The prosecutor from “Making a Murderer” is writing a book
Ken Kratz, the prosecutor and former Calumet County, Wisconsin district attorney responsible for putting Steven Avery behind bars for the rest of his life and who was painted as a primary antagonist in the Netflix docu-series Making a Murderer, is landing big headlines this week.
Yesterday, a letter was posted on the Twitter account of Avery’s newly appointed attorney Kathleen Zellner, detailing an exchange between Kratz and Avery that showed not much has changed since the latter’s 2007 conviction – specifically, that Avery maintains his innocence and Kratz maintains his stance that Avery is still lying about Teresa Halbach’s murder.

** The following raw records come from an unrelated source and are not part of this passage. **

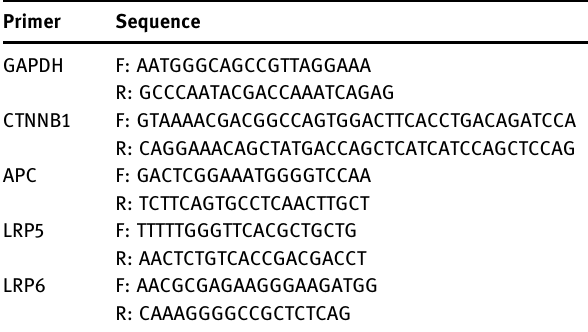
Figure 1: UV - Vis spectra showing absorbance peak of green - synthesized A. digitata AgNPs.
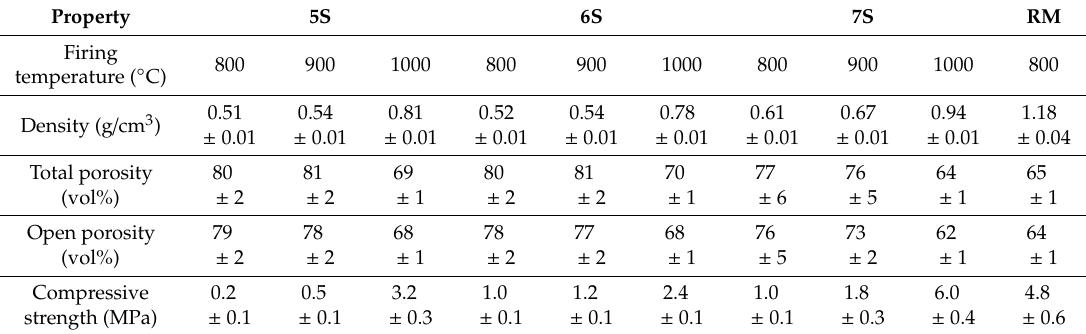
Figure 1. Optical stereomicroscope images of fly ash/glass-derived foams in the ‘green’ state ( a ): 5S; ( b ): 7S and after firing at 800 °C ( c ): 5S; ( d ): 7S. Table 2. Physical and Mechanical Properties of the Developed Cellular Glass-Ceramics (5S, 6S, and 7S: fly ash-derived materials; RM: red mud-derived material).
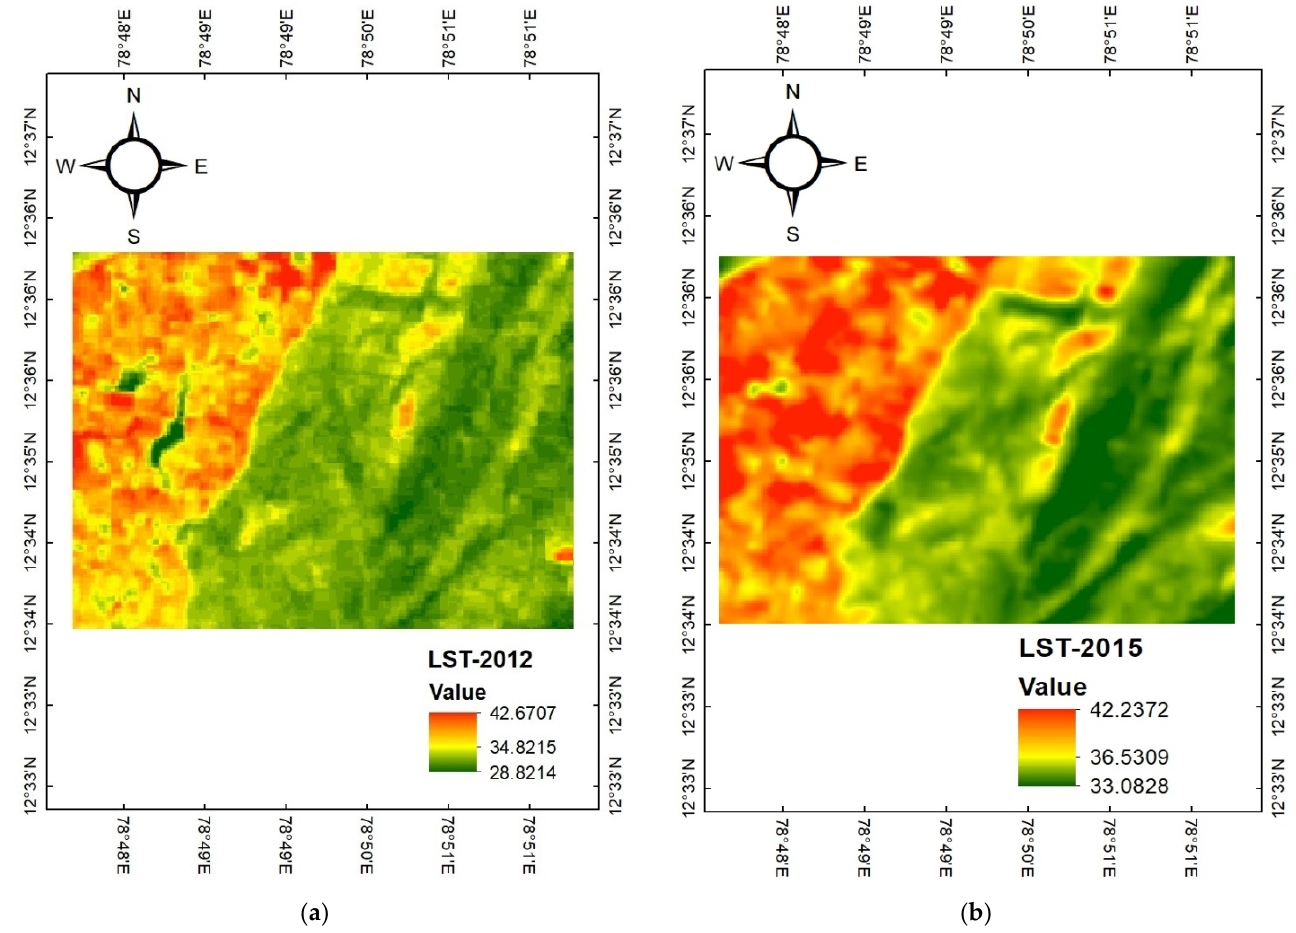
Figure 10. LST map for the area of Javadi Hills for the years ( a ) 2012 and ( b ) 2015.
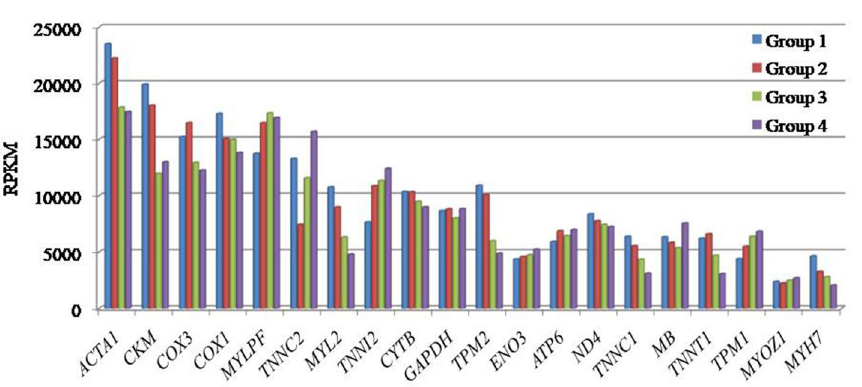
Figure 2. Highest expressed genes with Reads Per Kilobase Million (RPKM) > 2000 across all age groups in Bandur sheep. Group1 = 2 tooth stage or 1 year; Group 2 = 4 tooth stage or 1.5–2 years; Group 3 = 6 tooth stage or 2.5–3 years; Group 4 = 8 tooth stage or 3.5–4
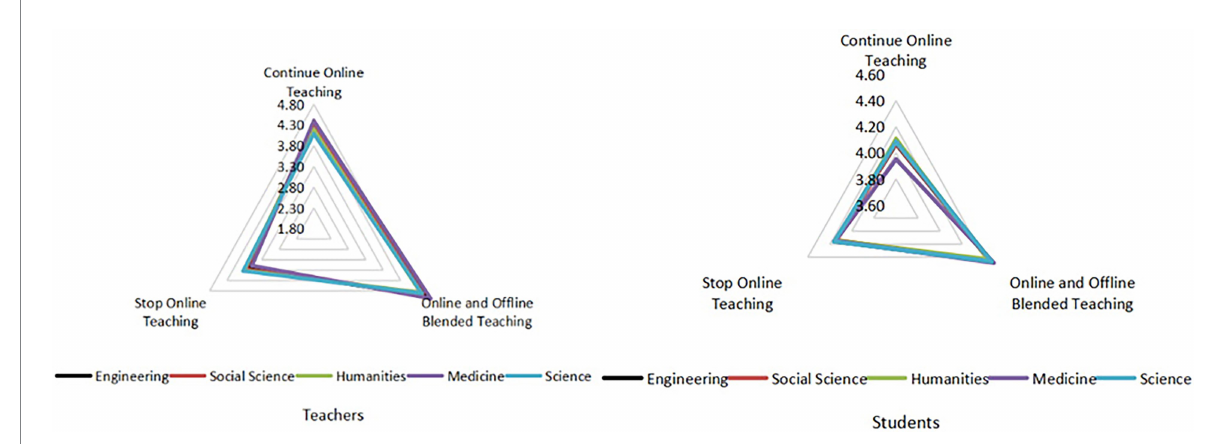
FIGURE 10 Views on the continuation of online education from teachers and students of different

And now, Kratz – whose involvement in the case both convicted Avery and helped convict his nephew Brendan Dassey (who is also serving a life sentence, but is eligible for parole in 2048) – tells multiple sources he’s writing a book that will supposedly include evidence Making a Murderer left out.
According to ABC’s Action-2 News, Kratz claims evidence was left out of the series because filmmakers told the participants they had to meet their specific demands for the project to come to fruition. Of the book itself, Kratz told Action-2 News that he was writing it “because the one voice forgotten to this point is Teresa Halbach,” and that he is “finally grateful to tell the whole story.”
Considering the contents of Kratz’s recent letter to Avery, we wonder who Kratz (who was in hot water in recent years due to a sexting scandal between himself and a former legal client) will be able to contact for information to put in his book. If how the events unfold in Making a Murderer is any indication, he may have a difficult time getting information from anyone in the Avery or Dassey families. But some key people from these cases could come forward, such as Avery’s ex-fiancée Jodi Stachowski, as well as members of Teresa Halbach’s family who also felt the series left out integral information.
“You don’t want to muddy up a perfectly good conspiracy movie with what actually happened and certainly not provide the audience with the evidence the jury considered to reject that claim,” Kratz wrote in an e-mail to PEOPLE this past December.
Only time will tell whether the book will shine any substantial new light on the cases of Avery and Dassey, so for now we’ll sit back and wait for more news about its publication. Maybe we’ll get lucky and Avery’s former attorney Dean Strang will write one, too (we’ll read both, not gonna lie).